The prospective family home has had its heating, water and electrical systems replaced. Essential works to clear asbestos contamination have also been carried out.
William and Kate, who are currently living in the modest two-bedroom Nottingham Cottage in the palace grounds, are expected to move into the 21-room property with their new baby in the autumn once the works are complete.
Their new home was last lived in by Princess Margaret and had not been refurbished since the early Sixties.
While the home is described as an apartment, the term is misleading.
Apartment 1A is in fact a four-storey house and comprises staff quarters, a nursery, extensive living quarters, entertaining space and a walled garden.

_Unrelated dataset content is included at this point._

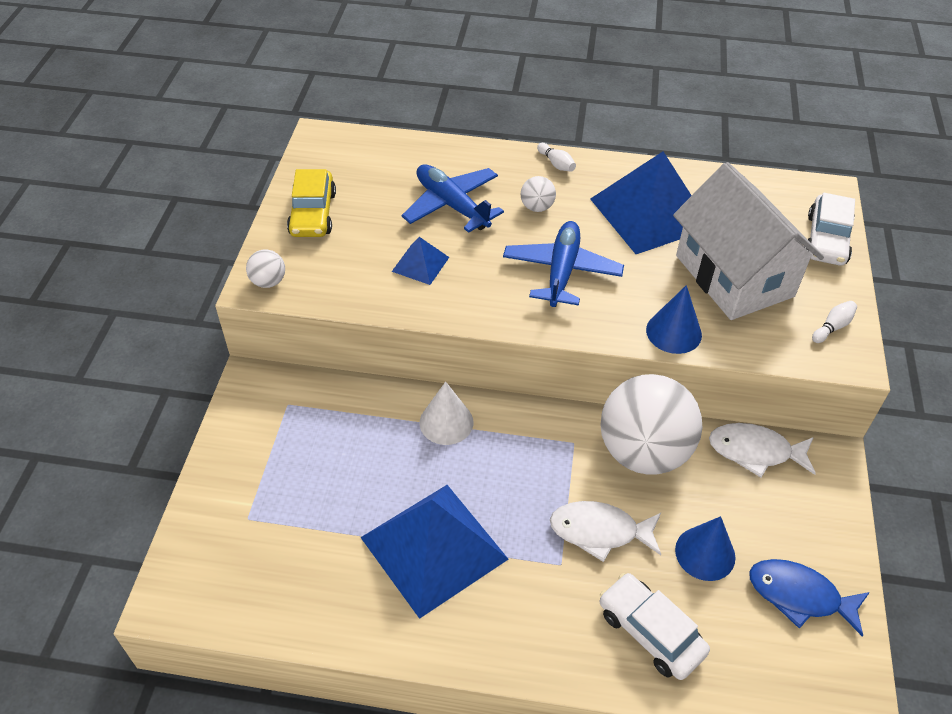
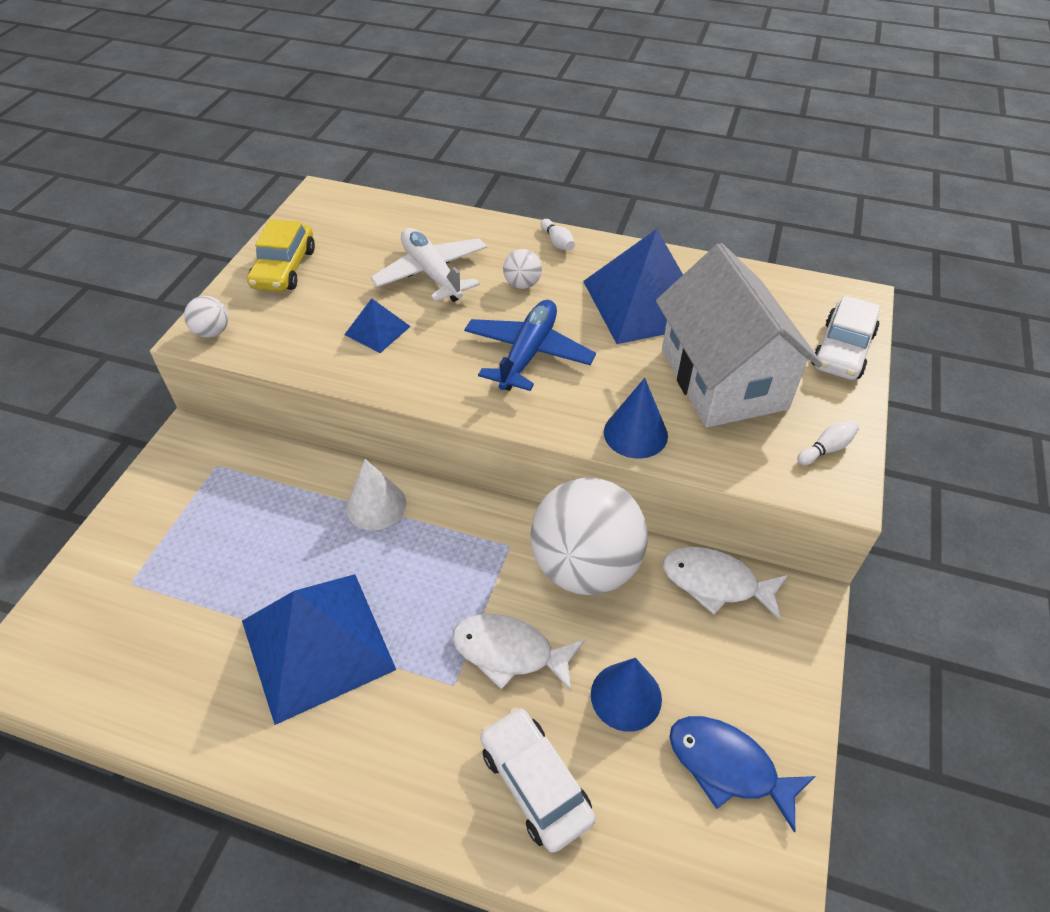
camera: 10 degrees right, 0 degrees up
blue plane [402,164,504,233] -> white plane [370,228,487,302]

It forms half of the Clock Tower wing, designed by Sir Christopher Wren for King William and Queen Mary in the 17th century.
The renovations will allow William, Kate and Prince Harry to accommodate their private and press offices at Kensington Palace, or 'KP' as Princess Diana used to call it.
Overall, there was a £9.1million bill for maintaining the royal properties and palaces for 2012-2013.
Buckingham Palace accounts revealed that the public bill for running the monarchy over the past year has amounted to £33.3million, up £900,000 or 2.6 per cent from the previous year.
The Palace insisted that the net expenditure for 2012-2013 was a small reduction in real terms after inflation.
"The Royal Household has continued to reduce its expenditure funded by the taxpayer in successive years since 2008-9, achieving a real terms reduction of 24 per cent over the last five years," said Sir Alan Reid, Keeper of the Privy Purse.
The Palace said that the £33.3 million overall cost to the taxpayer is the equivalent of 53p a year to every person and represents an 80 per cent fall in real terms since 1994.